Our Movie Reviews Chapterhouse: Dune
Author: Frank Herbert
Average Rating: 5 out of 5 stars
Last Reviewed On: May 11, 2001 (by Scott)


Scott's Review:
5 out of 5 stars on May 11, 2001

For me, this was the most difficult of the dune books to follow. It seemed to me to be the most political. Even the great battle in the book was amazingly political charged.

I suppose that's the point really, much of Dune was about a indulgent society, even indulgent in politics, which manages to remain stagnant in almost anyway.

Warning, I might spoil something if you read on. I'm going to talk about how I felt this ended.

Dune focuses on the uses of drugs, sex, and religion to control societies. It showed a universe where for thousand of years the society was controlled by a few elite, who were themselves controlled by the past. The rebels to the universe, the Atreides, managed to find a way to collapse that control in on itself, and lead humanity to the next great thing.

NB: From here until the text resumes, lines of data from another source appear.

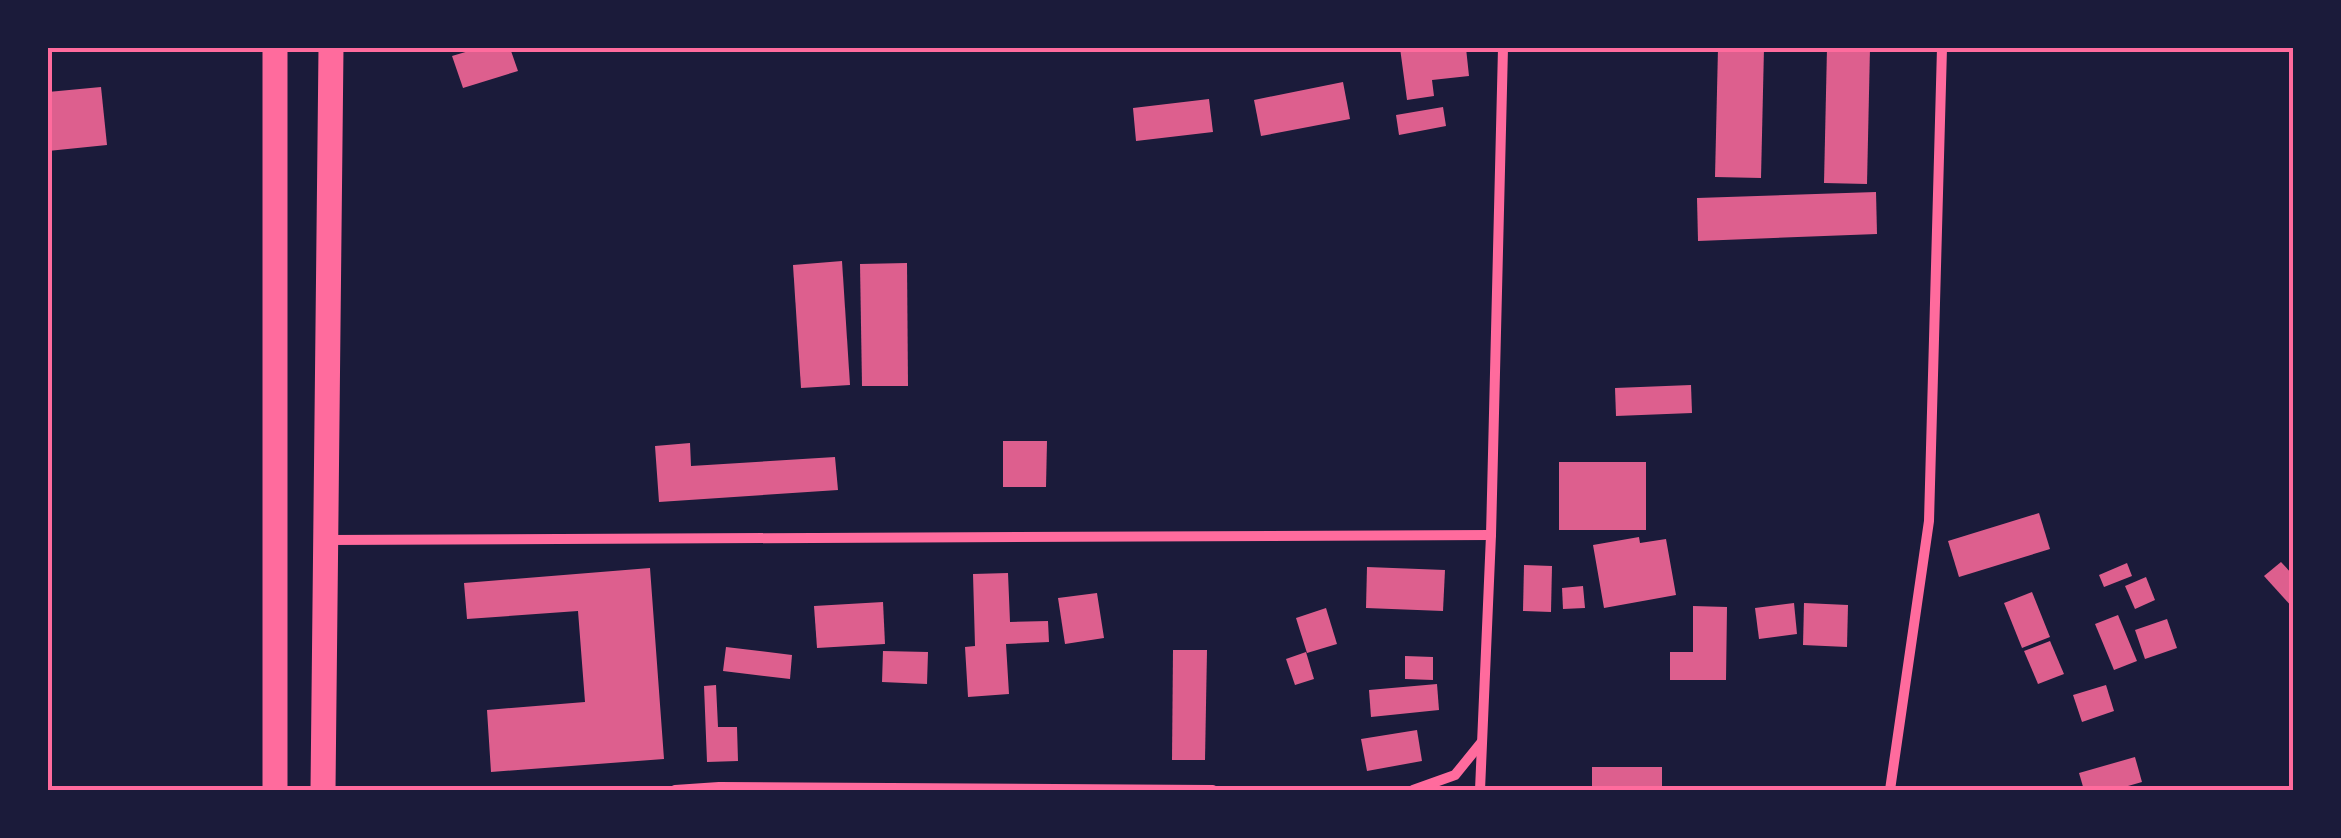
<svg xmlns="http://www.w3.org/2000/svg" width="2341" height="838" font-family="Inter,sans-serif">
	<style>
		.building { fill: #dd5f8e }
		.lines { fill: none; stroke-linecap: round; stroke-linejoin: round }
		.minor { stroke: #ff6b9d; stroke-width: 10 }
		.primary { stroke: #ff6b9d; stroke-width: 25 }
		.neatline { fill: none; stroke: #ff6b9d; stroke-width: 4 }
	</style>
	<rect width="100%" height="100%" fill="#1b1b3a"/>
	<g class="building">
		<path d="M479 48H510L518 71 463 88 452 56Z"/>
		<path d="M1400 48H1466L1469 76 1432 80 1434 96 1407 100Z"/>
		<path d="M1718 48H1764L1761 178 1715 177Z"/>
		<path d="M1827 48H1870L1867 184 1824 183Z"/>
		<path d="M1343 82 1350 119 1261 136 1254 100Z"/>
		<path d="M101 87 107 145 48 151V92Z"/>
		<path d="M1209 99 1213 132 1136 141 1133 108Z"/>
		<path d="M1443 107 1446 126 1399 135 1396 115Z"/>
		<path d="M1876 192 1877 234 1698 241 1697 198Z"/>
		<path d="M842 261 850 385 801 388 793 265Z"/>
		<path d="M907 263 908 386H862L860 264Z"/>
		<path d="M1691 385 1692 413 1616 416 1615 388Z"/>
		<path d="M1003 441H1047L1046 487H1003Z"/>
		<path d="M690 443 691 466 835 457 838 490 659 502 655 446Z"/>
		<rect x="1559" y="462" width="87" height="68"/>
		<path d="M2039 513 2050 549 1959 577 1948 541Z"/>
		<path d="M1639 537 1640 543 1666 539 1676 595 1604 608 1593 545Z"/>
		<path d="M2281 562 2294 576V609L2264 576Z"/>
		<path d="M2127 563 2132 576 2104 587 2099 575Z"/>
		<path d="M1524 565 1552 566 1551 612 1523 611Z"/>
		<path d="M1367 567 1445 570 1443 611 1366 608Z"/>
		<path d="M650 568 664 759 491 772 487 710 585 702 578 611 467 619 464 583Z"/>
		<path d="M1008 573 1010 622 1048 621 1049 642 1006 644 1009 694 968 697 965 647 975 646 973 574Z"/>
		<path d="M2146 577 2155 600 2135 609 2125 586Z"/>
		<path d="M1583 586 1585 608 1563 609 1562 588Z"/>
		<path d="M2032 592 2050 637 2022 648 2004 603Z"/>
		<path d="M1097 593 1104 638 1065 644 1058 598Z"/>
		<path d="M883 602 885 644 817 648 814 606Z"/>
		<path d="M1794 603 1797 634 1759 639 1755 608Z"/>
		<path d="M1804 603 1848 605 1847 647 1803 645Z"/>
		<path d="M1693 606 1727 607 1726 680H1670V652H1693Z"/>
		<path d="M1326 608 1337 644 1307 653 1296 618Z"/>
		<path d="M2118 615 2137 661 2114 670 2095 624Z"/>
		<path d="M2167 619 2177 648 2145 659 2135 630Z"/>
		<path d="M2050 641 2064 674 2038 684 2024 651Z"/>
		<path d="M726 647 792 655 790 679 723 671Z"/>
		<path d="M1173 650H1207L1205 760H1172Z"/>
		<path d="M883 651 928 652 927 684 882 682Z"/>
		<path d="M1306 652 1314 679 1295 685 1286 659Z"/>
		<path d="M1405 656 1433 657V680L1405 679Z"/>
		<path d="M1437 684 1439 710 1371 717 1369 690Z"/>
		<path d="M716 685 718 727H737L738 761 707 762 704 686Z"/>
		<path d="M2106 685 2114 711 2082 722 2073 695Z"/>
		<path d="M1417 730 1422 761 1367 771 1361 739Z"/>
		<path d="M2135 757 2142 782 2114 790H2084L2079 773Z"/>
		<rect x="1592" y="767" width="70" height="23"/>
	</g>
	<g class="lines">
		<g class="minor">
			<path d="M327 540 1491 535"/>
			<path d="M675 790 719 787 1213 790"/>
			<path d="M1413 790 1455 775 1481 743"/>
			<path d="M1480 790 1491 535 1503 48"/>
			<path d="M1890 790 1929 521 1942 48"/>
		</g>
		<g class="primary">
			<path d="M275 48V790"/>
			<path d="M323 790 331 48"/>
		</g>
	</g>
	<rect width="2341" height="838" fill="none" stroke="#1b1b3a" stroke-width="100"/>
	<rect x="50" y="50" width="2241" height="738" class="neatline"/>
</svg>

The book itself ends just at the end of this collapse, or the end of the Golden Path, and it's a fascinating thing to watch. I really didn't have much of an idea of what the Golden path was till the final scene, and almost the entire book clicked for me. It's rare to find something as complex and real as Dune, and the ending was simply amazing to me.

It should serve as a reference for all other science fiction writers, especially television ones, on how to avoid falling into the dues ex machina trap, and still creating amazingly rich and detailed worlds.